_Testo di riferimento_

· · ·

Ascolti record per “Che tempo che fa”: la rivincita di Fazio, l’autogol annunciato della Rai


Come era stato sin troppo facile prevedere, a pagare le spese dell’addio del conduttore televisivo genovese è stata la tv pubblica che ha perso un “tesoretto” di oltre 100 milioni di euro e vede precipitare gli ascolti e gli introiti pubblicitari con i programmi imposti dai vertici “meloniani”

Eravamo stati facili profeti la primavera scorsa quando, commentando la notizia dell’addio di Fabio Fazio alla Rai, scrivevamo: “non è lui la vittima, non perde assolutamente nulla, anzi, ha già pronto il contratto per 4 anni con la Warner Bros Discovery (dove di sicuro non guadagnerà di meno). La vittima di questa situazione è l’azienda pubblica, la Rai, che perde tantissimo dal punto di vista professionale ma anche e soprattutto dal punto di vista economico”.

Sono passati 6 mesi da allora e dopo le prime due puntate della nuova stagione di “Che tempo che fa” a quella sin troppo facile previsione si può aggiungere che a guadagnarci notevolmente, oltre lo stesso Fazio, è il canale televisivo Nove (e naturalmente la Warner Bros) che domenica scorsa con l’11,3% di share (2.245.000 spettatori, con picchi di oltre 2.600.000) con il programma di Fazio per la prima volta nella sua storia è risultato il 2° canale nazionale (superato solo da Raiuno), con addirittura uno share superiore anche a Milan – Juventus che si è giocata nella stessa fascia oraria.

· · ·

_Scopo del compito_
Secondo l'articolo sugli ascolti di «Che tempo che fa», quale share ha ottenuto il canale Nove domenica scorsa con il programma di Fazio? I record non hanno alcun ruolo in questo esercizio.

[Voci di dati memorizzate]
· · ·

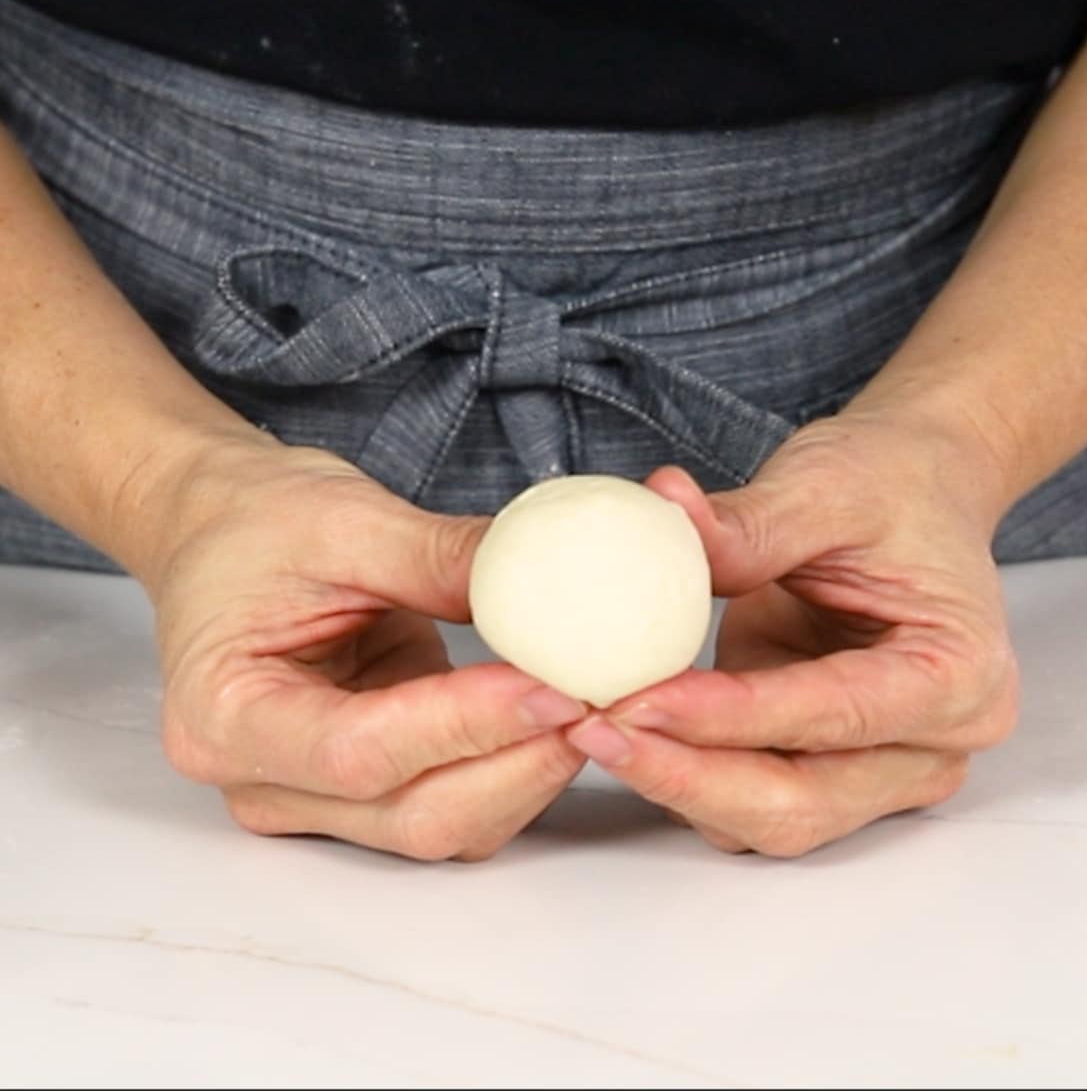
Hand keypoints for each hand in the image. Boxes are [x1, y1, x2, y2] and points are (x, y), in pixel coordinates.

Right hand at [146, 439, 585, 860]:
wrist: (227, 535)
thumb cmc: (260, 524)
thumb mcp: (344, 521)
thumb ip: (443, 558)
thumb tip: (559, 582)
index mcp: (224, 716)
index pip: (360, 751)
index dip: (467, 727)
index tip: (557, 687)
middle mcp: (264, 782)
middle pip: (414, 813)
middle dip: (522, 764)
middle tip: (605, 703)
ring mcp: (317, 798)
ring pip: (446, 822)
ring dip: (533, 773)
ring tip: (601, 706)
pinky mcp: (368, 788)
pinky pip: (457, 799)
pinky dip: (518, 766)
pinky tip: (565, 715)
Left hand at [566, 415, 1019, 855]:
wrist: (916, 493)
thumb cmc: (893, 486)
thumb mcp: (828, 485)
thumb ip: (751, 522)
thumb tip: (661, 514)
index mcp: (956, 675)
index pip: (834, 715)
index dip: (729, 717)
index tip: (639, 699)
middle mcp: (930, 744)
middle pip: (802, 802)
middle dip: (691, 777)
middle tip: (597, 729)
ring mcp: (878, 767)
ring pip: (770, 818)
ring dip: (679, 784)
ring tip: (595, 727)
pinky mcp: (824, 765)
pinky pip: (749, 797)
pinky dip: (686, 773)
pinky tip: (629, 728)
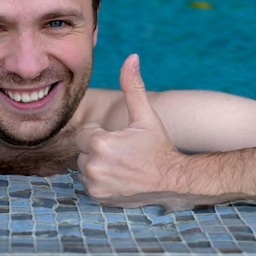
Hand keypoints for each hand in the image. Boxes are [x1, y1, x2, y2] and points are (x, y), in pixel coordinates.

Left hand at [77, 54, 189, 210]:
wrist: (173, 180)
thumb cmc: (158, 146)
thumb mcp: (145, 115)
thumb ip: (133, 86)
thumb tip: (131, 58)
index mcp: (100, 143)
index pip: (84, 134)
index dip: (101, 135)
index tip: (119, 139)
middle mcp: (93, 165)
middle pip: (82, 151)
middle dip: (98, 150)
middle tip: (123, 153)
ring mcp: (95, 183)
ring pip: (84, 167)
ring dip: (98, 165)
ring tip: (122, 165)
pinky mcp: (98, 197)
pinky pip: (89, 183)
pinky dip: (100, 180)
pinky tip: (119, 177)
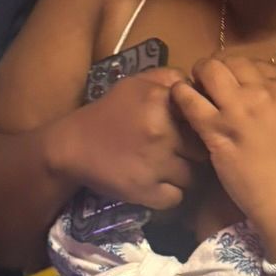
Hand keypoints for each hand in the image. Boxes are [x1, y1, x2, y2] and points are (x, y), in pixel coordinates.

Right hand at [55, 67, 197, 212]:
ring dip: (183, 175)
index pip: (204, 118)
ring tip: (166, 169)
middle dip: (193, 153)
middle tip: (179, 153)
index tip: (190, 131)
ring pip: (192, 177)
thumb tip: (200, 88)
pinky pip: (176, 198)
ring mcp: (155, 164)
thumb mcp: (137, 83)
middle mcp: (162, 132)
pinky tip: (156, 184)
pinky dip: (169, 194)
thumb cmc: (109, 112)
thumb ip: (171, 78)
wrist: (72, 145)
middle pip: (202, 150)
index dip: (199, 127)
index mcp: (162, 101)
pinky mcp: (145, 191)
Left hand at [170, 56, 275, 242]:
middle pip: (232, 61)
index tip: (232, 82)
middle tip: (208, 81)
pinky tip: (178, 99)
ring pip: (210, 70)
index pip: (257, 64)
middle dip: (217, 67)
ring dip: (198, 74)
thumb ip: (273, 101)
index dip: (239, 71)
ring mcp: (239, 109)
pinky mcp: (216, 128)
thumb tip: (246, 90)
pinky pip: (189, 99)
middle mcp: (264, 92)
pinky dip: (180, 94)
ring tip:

· · ·

_Esercizio svolto_
L'11,3% di share, pari a 2.245.000 spettatori.